WORK INSTRUCTIONS
Restate word for word the section of the entries that opens at the line containing "lockdown with 80 cases" and closes at the line containing "recently, 439 outbreaks", both lines kept, pictures dropped.

ENTRIES SUPPLIED
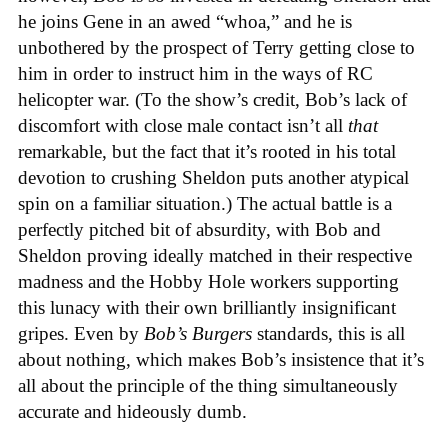
he joins Gene in an awed “whoa,” and he is
unbothered by the prospect of Terry getting close to
him in order to instruct him in the ways of RC
helicopter war. (To the show’s credit, Bob’s lack of
discomfort with close male contact isn’t all
that
remarkable, but the fact that it’s rooted in his total
devotion to crushing Sheldon puts another atypical
spin on a familiar situation.) The actual battle is a
perfectly pitched bit of absurdity, with Bob and
Sheldon proving ideally matched in their respective
madness and the Hobby Hole workers supporting
this lunacy with their own brilliantly insignificant
gripes. Even by
Bob’s Burgers
standards, this is all
about nothing, which makes Bob’s insistence that it’s
all about the principle of the thing simultaneously
accurate and hideously dumb.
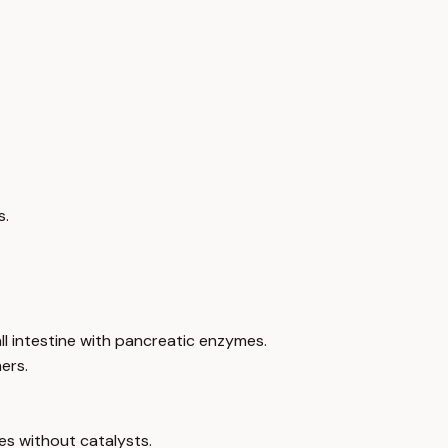
s.
ll intestine with pancreatic enzymes.
ers.
s without catalysts.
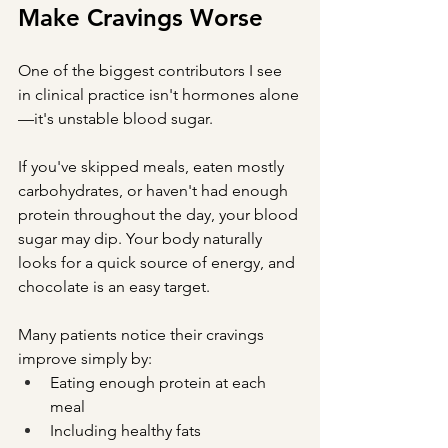
Make Cravings Worse
One of the biggest contributors I see 
in clinical practice isn't hormones alone
—it's unstable blood sugar.
If you've skipped meals, eaten mostly 
carbohydrates, or haven't had enough 
protein throughout the day, your blood 
sugar may dip. Your body naturally 
looks for a quick source of energy, and 
chocolate is an easy target.
Many patients notice their cravings 
improve simply by:
Eating enough protein at each 
meal
Including healthy fats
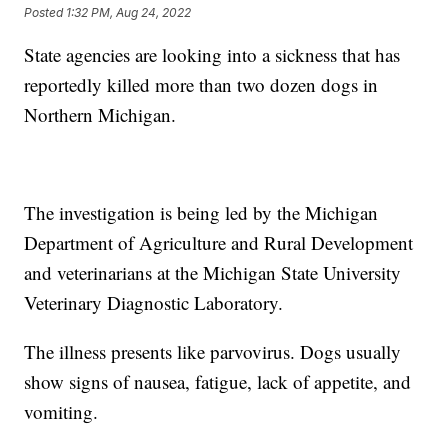
Posted
1:32 PM, Aug 24, 2022
State agencies are looking into a sickness that has
reportedly killed more than two dozen dogs in
Northern Michigan.
The investigation is being led by the Michigan
Department of Agriculture and Rural Development
and veterinarians at the Michigan State University
Veterinary Diagnostic Laboratory.
The illness presents like parvovirus. Dogs usually
show signs of nausea, fatigue, lack of appetite, and
vomiting.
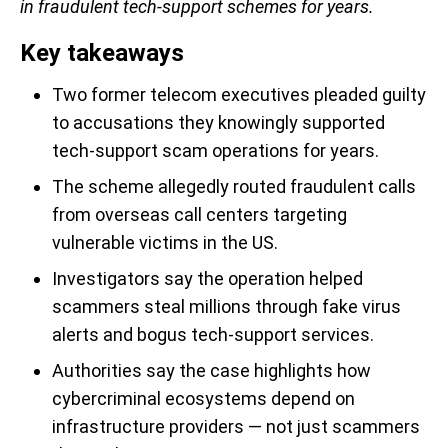
in fraudulent tech-support schemes for years.
Key takeaways
Two former telecom executives pleaded guilty
to accusations they knowingly supported
tech-support scam operations for years.
The scheme allegedly routed fraudulent calls
from overseas call centers targeting
vulnerable victims in the US.
Investigators say the operation helped
scammers steal millions through fake virus
alerts and bogus tech-support services.
Authorities say the case highlights how
cybercriminal ecosystems depend on
infrastructure providers — not just scammers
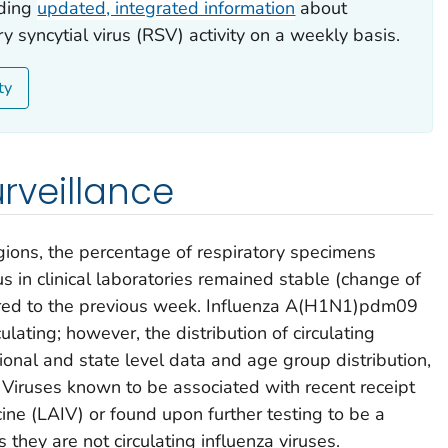
iding
updated, integrated information
about
y syncytial virus (RSV) activity on a weekly basis.
ty
urveillance
gions, the percentage of respiratory specimens
rus in clinical laboratories remained stable (change of
red to the previous week. Influenza A(H1N1)pdm09
lating; however, the distribution of circulating
gional and state level data and age group distribution,
. Viruses known to be associated with recent receipt
cine (LAIV) or found upon further testing to be a
s they are not circulating influenza viruses.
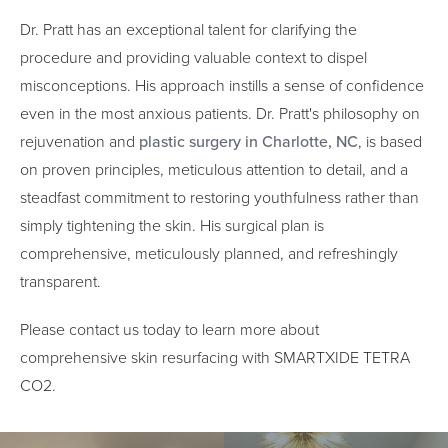
Dr. Pratt has an exceptional talent for clarifying the
procedure and providing valuable context to dispel
misconceptions. His approach instills a sense of confidence
even in the most anxious patients. Dr. Pratt's philosophy on
rejuvenation and
plastic surgery in Charlotte, NC
, is based
on proven principles, meticulous attention to detail, and a
steadfast commitment to restoring youthfulness rather than
simply tightening the skin. His surgical plan is
comprehensive, meticulously planned, and refreshingly
transparent.
Please contact us today to learn more about
comprehensive skin resurfacing with SMARTXIDE TETRA
CO2.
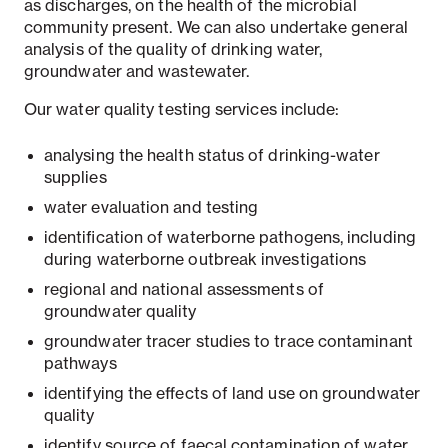
as discharges, on the health of the microbial
community present. We can also undertake general
analysis of the quality of drinking water,
groundwater and wastewater.
Our water quality testing services include:
analysing the health status of drinking-water
supplies
water evaluation and testing
identification of waterborne pathogens, including
during waterborne outbreak investigations
regional and national assessments of
groundwater quality
groundwater tracer studies to trace contaminant
pathways
identifying the effects of land use on groundwater
quality
identify source of faecal contamination of water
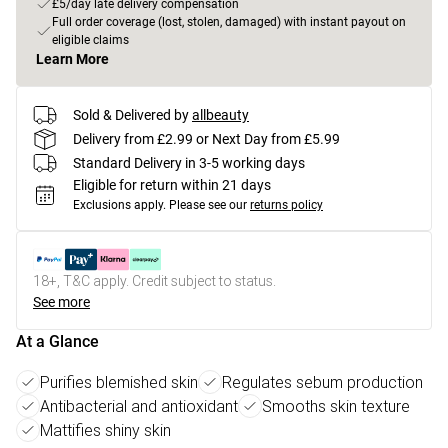
£5/day late delivery compensation
Full order coverage (lost, stolen, damaged) with instant payout on
eligible claims
Learn More
Sold & Delivered by
allbeauty
Delivery from £2.99 or Next Day from £5.99
Standard Delivery in 3-5 working days
Eligible for return within 21 days
Exclusions apply.
Please see our
returns policy
18+, T&C apply. Credit subject to status.
See more
At a Glance
Purifies blemished skin
Regulates sebum production
Antibacterial and antioxidant
Smooths skin texture
Mattifies shiny skin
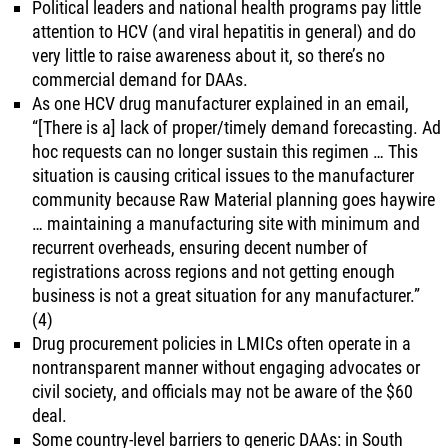
Political leaders and national health programs pay little
attention to HCV (and viral hepatitis in general) and do
very little to raise awareness about it, so there’s no
commercial demand for DAAs.
As one HCV drug manufacturer explained in an email,
“[There is a] lack of proper/timely demand forecasting. Ad
hoc requests can no longer sustain this regimen … This
situation is causing critical issues to the manufacturer
community because Raw Material planning goes haywire
… maintaining a manufacturing site with minimum and
recurrent overheads, ensuring decent number of
registrations across regions and not getting enough
business is not a great situation for any manufacturer.”
(4)
Drug procurement policies in LMICs often operate in a
nontransparent manner without engaging advocates or
civil society, and officials may not be aware of the $60
deal.
Some country-level barriers to generic DAAs: in South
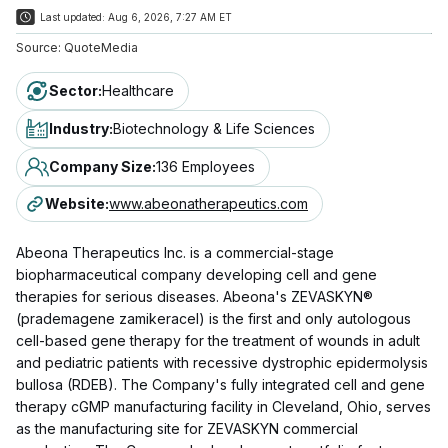
Last updated:
Aug 6, 2026, 7:27 AM ET
Source:
QuoteMedia
Sector
:
Healthcare
Industry
:
Biotechnology & Life Sciences
Company Size
:
136 Employees
Website
:
www.abeonatherapeutics.com
Abeona Therapeutics Inc. is a commercial-stage
biopharmaceutical company developing cell and gene
therapies for serious diseases. Abeona's ZEVASKYN®
(prademagene zamikeracel) is the first and only autologous
cell-based gene therapy for the treatment of wounds in adult
and pediatric patients with recessive dystrophic epidermolysis
bullosa (RDEB). The Company's fully integrated cell and gene
therapy cGMP manufacturing facility in Cleveland, Ohio, serves
as the manufacturing site for ZEVASKYN commercial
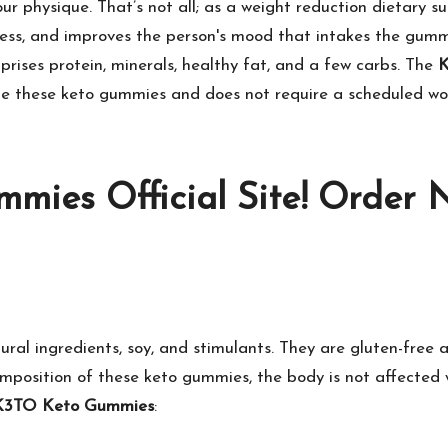
ur physique. That’s not all; as a weight reduction dietary su
stress, and improves the person's mood that intakes the gummi
prises protein, minerals, healthy fat, and a few carbs. The
K
ume these keto gummies and does not require a scheduled work
mies Official Site! Order 
ral ingredients, soy, and stimulants. They are gluten-free 
omposition of these keto gummies, the body is not affected 
K3TO Keto Gummies
:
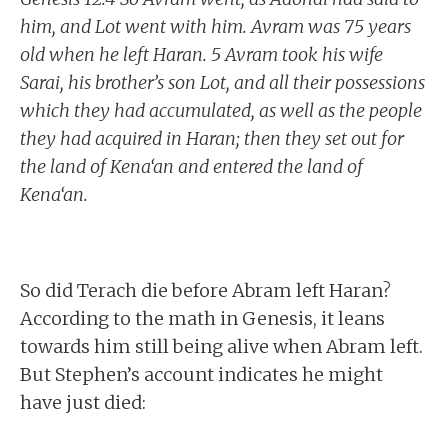
him, and Lot went with him. Avram was 75 years
old when he left Haran. 5 Avram took his wife
Sarai, his brother’s son Lot, and all their possessions
which they had accumulated, as well as the people
they had acquired in Haran; then they set out for
the land of Kena‘an and entered the land of
Kena‘an.
So did Terach die before Abram left Haran?
According to the math in Genesis, it leans
towards him still being alive when Abram left.
But Stephen’s account indicates he might
have just died:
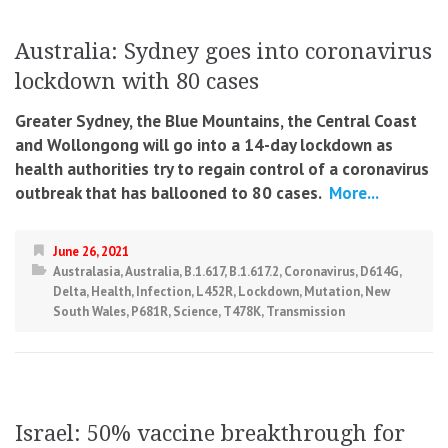
Australia: Sydney goes into coronavirus
lockdown with 80 cases
Greater Sydney, the Blue Mountains, the Central Coast
and Wollongong will go into a 14-day lockdown as
health authorities try to regain control of a coronavirus
outbreak that has ballooned to 80 cases.
More...
June 26, 2021
Australasia
,
Australia
,
B.1.617
,
B.1.617.2
,
Coronavirus
,
D614G
,
Delta
,
Health
,
Infection
,
L452R
,
Lockdown
,
Mutation
,
New
South Wales
,
P681R
,
Science
,
T478K
,
Transmission
Israel: 50% vaccine breakthrough for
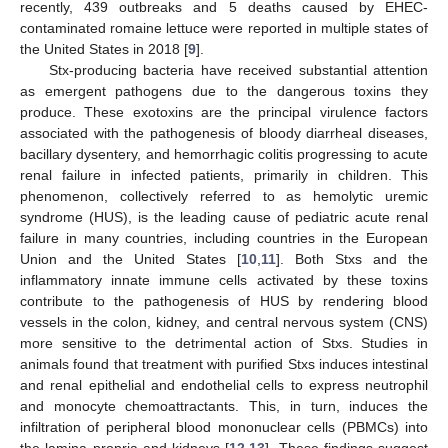
recently, 439 outbreaks and 5 deaths caused by EHEC-
contaminated romaine lettuce were reported in multiple states of
the United States in 2018 [
9
].
Stx-producing bacteria have received substantial attention
as emergent pathogens due to the dangerous toxins they
produce. These exotoxins are the principal virulence factors
associated with the pathogenesis of bloody diarrheal diseases,
bacillary dysentery, and hemorrhagic colitis progressing to acute
renal failure in infected patients, primarily in children. This
phenomenon, collectively referred to as hemolytic uremic
syndrome (HUS), is the leading cause of pediatric acute renal
failure in many countries, including countries in the European
Union and the United States [
10
,
11
]. Both Stxs and the
inflammatory innate immune cells activated by these toxins
contribute to the pathogenesis of HUS by rendering blood
vessels in the colon, kidney, and central nervous system (CNS)
more sensitive to the detrimental action of Stxs. Studies in
animals found that treatment with purified Stxs induces intestinal
and renal epithelial and endothelial cells to express neutrophil
and monocyte chemoattractants. This, in turn, induces the
infiltration of peripheral blood mononuclear cells (PBMCs) into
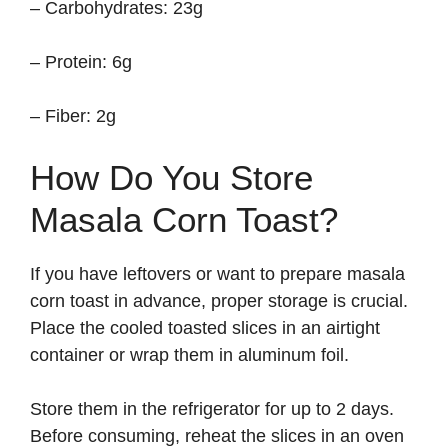
– Carbohydrates: 23g
– Protein: 6g
– Fiber: 2g
How Do You Store
Masala Corn Toast?
If you have leftovers or want to prepare masala
corn toast in advance, proper storage is crucial.
Place the cooled toasted slices in an airtight
container or wrap them in aluminum foil.
Store them in the refrigerator for up to 2 days.
Before consuming, reheat the slices in an oven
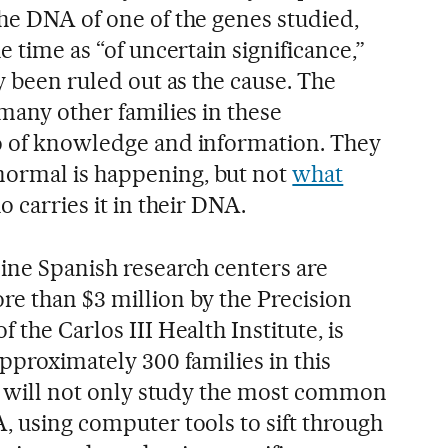
the DNA of one of the genes studied,
e time as “of uncertain significance,”
ly been ruled out as the cause. The
 many other families in these
o of knowledge and information. They
ormal is happening, but not
what
 carries it in their DNA.
nine Spanish research centers are
re than $3 million by the Precision
 the Carlos III Health Institute, is
approximately 300 families in this
hey will not only study the most common
, using computer tools to sift through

RESULT
lockdown with 80 cases
Greater Sydney, the Blue Mountains, the Central Coast
and Wollongong will go into a 14-day lockdown as
health authorities try to regain control of a coronavirus
outbreak that has ballooned to 80 cases.
More...
June 26, 2021
Australasia
,
Australia
,
B.1.617
,
B.1.617.2
,
Coronavirus
,
D614G
,
Delta
,
Health
,
Infection
,
L452R
,
Lockdown
,
Mutation
,
New
South Wales
,
P681R
,
Science
,
T478K
,
Transmission
Israel: 50% vaccine breakthrough for
recently, 439 outbreaks and 5 deaths caused by EHEC-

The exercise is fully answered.